9 years ago.

16-bit addressing in I2C

Hi all,

I would like to use the I2C bus in order to have two mcu's talk to each other. Because the slave I2C has more than 256 registers I was wondering how is it possible to have 2 bytes for addressing.

From what I saw the I2C.write is only for 8 bit -addresses. Is it possible to do sth with mbed or I will have to code it from scratch? Also if I go down that route how should I do it.

Thanks for your time.

1 Answer

9 years ago.

The regular I2C slave device address is always 8 bit (actually 7 bit since the LSB is used to indicate read or write operations). The I2C standard does have a mode with extended address range of 10 bits. In this case the first address byte must be 11110 A9 A8 R/W followed by a second slave address byte for the remaining bits. This mode is not used very often.

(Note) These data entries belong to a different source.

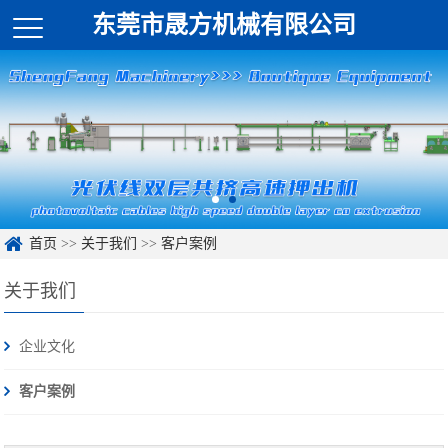
东莞市晟方机械有限公司
首页
>>
关于我们
>>
客户案例
关于我们
企业文化
客户案例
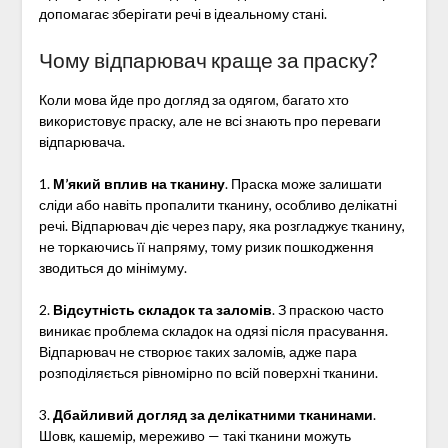
допомагає зберігати речі в ідеальному стані.
Чому відпарювач краще за праску?
Коли мова йде про догляд за одягом, багато хто
використовує праску, але не всі знають про переваги
відпарювача.
1.
М’який вплив на тканину
. Праска може залишати
сліди або навіть пропалити тканину, особливо делікатні
речі. Відпарювач діє через пару, яка розгладжує тканину,
не торкаючись її напряму, тому ризик пошкодження
зводиться до мінімуму.
2.
Відсутність складок та заломів
. З праскою часто
виникає проблема складок на одязі після прасування.
Відпарювач не створює таких заломів, адже пара
розподіляється рівномірно по всій поверхні тканини.
3.
Дбайливий догляд за делікатними тканинами
.
Шовк, кашемір, мереживо — такі тканини можуть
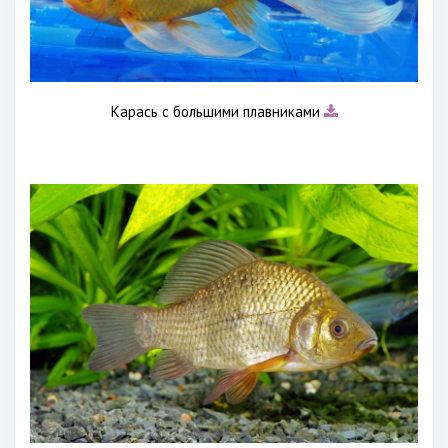
Карась с большими плавниками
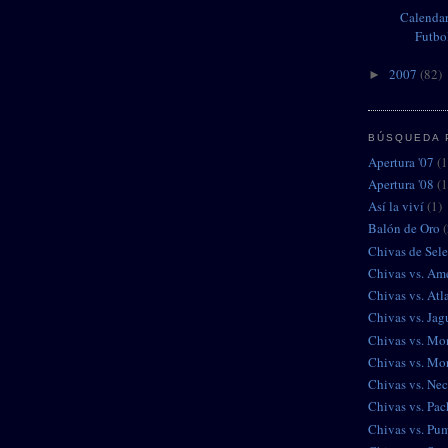
Calendar
Futbo
2007
(82)
►
BÚSQUEDA 
Apertura '07
(1
Apertura '08
(1
Así la viví
(1)
Balón de Oro
(
Chivas de Sel
Chivas vs. Am
Chivas vs. Atl
Chivas vs. Jag
Chivas vs. Mo
Chivas vs. Mor
Chivas vs. Ne
Chivas vs. Pa
Chivas vs. Pu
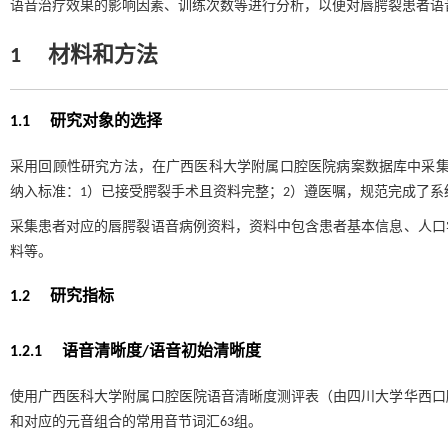
语音治疗效果的影响因素、训练次数等进行分析，以便对唇腭裂患者语
1
材料和方法
1.1 研究对象的选择
采用回顾性研究方法，在广西医科大学附属口腔医院病案数据库中采集201
纳入标准：1）已接受腭裂手术且资料完整；2）遵医嘱，规范完成了系
采集患者对应的唇腭裂语音病例资料，资料中包含患者基本信息、人口
料等。
1.2 研究指标
1.2.1 语音清晰度/语音初始清晰度
使用广西医科大学附属口腔医院语音清晰度测评表（由四川大学华西口
和对应的元音组合的常用音节词汇63组。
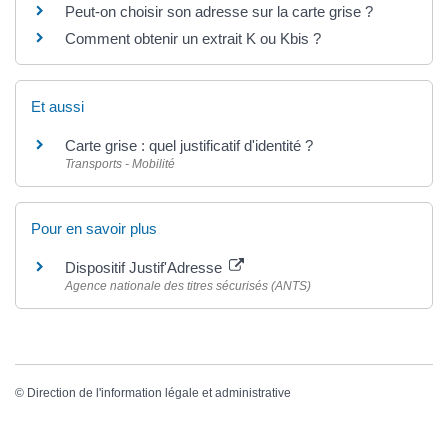
Peut-on choisir son adresse sur la carte grise ?
Comment obtenir un extrait K ou Kbis ?
Et aussi
Carte grise : quel justificatif d'identité ?
Transports - Mobilité
Pour en savoir plus
Dispositif Justif'Adresse
Agence nationale des titres sécurisés (ANTS)
©
Direction de l'information légale et administrative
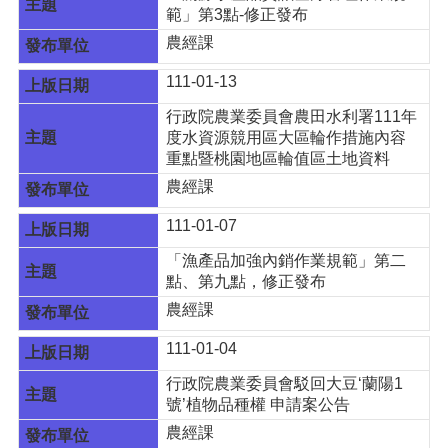
範」第3點-修正發布
農經課
111-01-13
行政院農業委員會農田水利署111年
度水資源競用區大區輪作措施內容
重點暨桃園地區輪值區土地資料
農經課
111-01-07
「漁產品加強內銷作業規範」第二
點、第九點，修正發布
農經課
111-01-04
行政院農業委員會駁回大豆‘蘭陽1
號’植物品種權 申請案公告
農經課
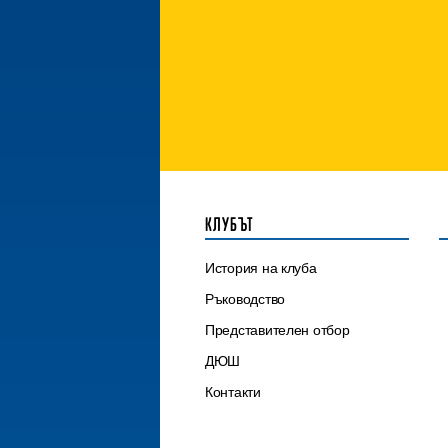
КЛУБЪТ
История на клуба
Ръководство
Представителен отбор
ДЮШ
Контакти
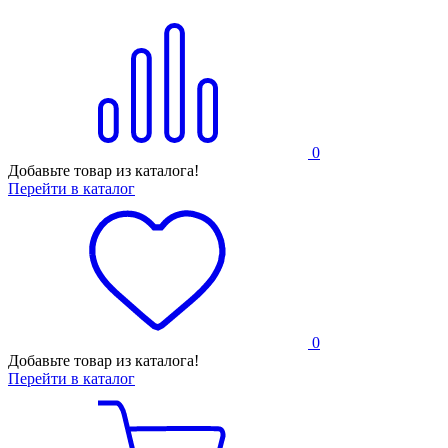
0
Добавьте товар из каталога!
Перейти в каталог
0
Добавьте товар из каталога!
Перейти в каталог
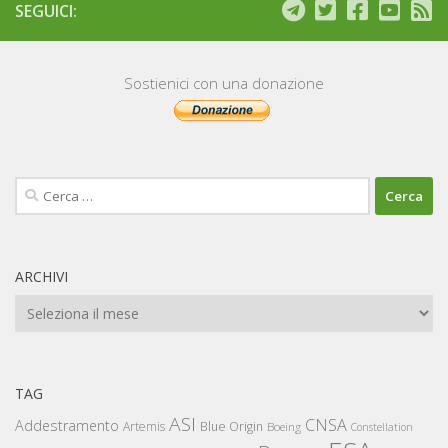
SEGUICI:
Sostienici con una donazione
Ricerca
per:
ARCHIVI
Archivi
TAG
ASI
CNSA
Addestramento
Artemis
Blue Origin
Boeing
Constellation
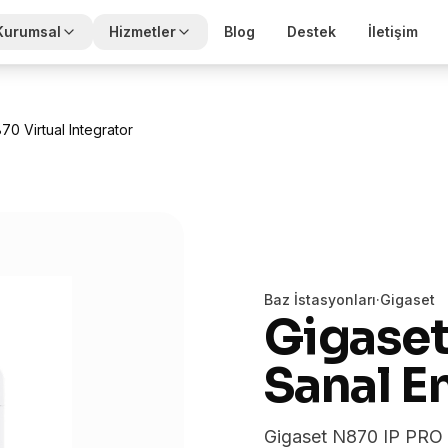
Kurumsal
Hizmetler
Blog
Destek
İletişim
70 Virtual Integrator
Baz İstasyonları
·
Gigaset
Gigaset
Sanal E
Gigaset N870 IP PRO S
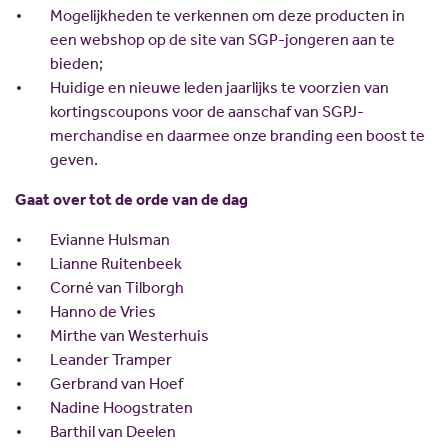
Mogelijkheden te verkennen om deze producten in
een webshop op de site van SGP-jongeren aan te
bieden;
Huidige en nieuwe leden jaarlijks te voorzien van
kortingscoupons voor de aanschaf van SGPJ-
merchandise en daarmee onze branding een boost te
geven.
Gaat over tot de orde van de dag
Evianne Hulsman
Lianne Ruitenbeek
Corné van Tilborgh
Hanno de Vries
Mirthe van Westerhuis
Leander Tramper
Gerbrand van Hoef
Nadine Hoogstraten
Barthil van Deelen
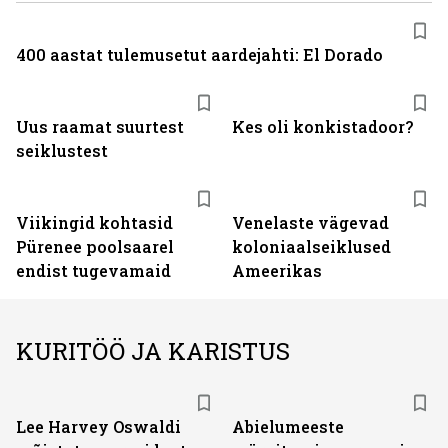
400 aastat tulemusetut aardejahti: El Dorado
Uus raamat suurtest
Kes oli konkistadoor?
seiklustest
Viikingid kohtasid
Venelaste vägevad
Pürenee poolsaarel
koloniaalseiklused
endist tugevamaid
Ameerikas
KURITÖÖ JA KARISTUS
Lee Harvey Oswaldi
Abielumeeste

However, you seem to be looking for a way to address a single slave that has a larger internal addressing range (ie registers). This is possible by either assigning more than one slave address to a device (sort of bank selection) followed by a single 'register select' byte or by using two or more bytes that follow a single slave address and that are used together to form a 16 bit register selection. The first approach is used for RAM or EEPROM I2C slaves that have more that 256 byte of memory. Checkout the data sheet for this type of devices to get the details. For example the PCF8598 is an 8 kbits (1024 × 8-bit) EEPROM. Note that the regular mbed lib does not support multiple slaveaddresses. Some mbed platforms do support it (eg the LPC824). The other option with 16 bit internal address bits can be implemented with the mbed libs. You just need to encode and decode the address data accordingly. The i2c.write() uses a single slaveaddress and the first two bytes in the transmit buffer must be filled with the 16 bit register address, the third byte is the data to be written. The slave should receive and decode 3 bytes, two for the register address and one for the data.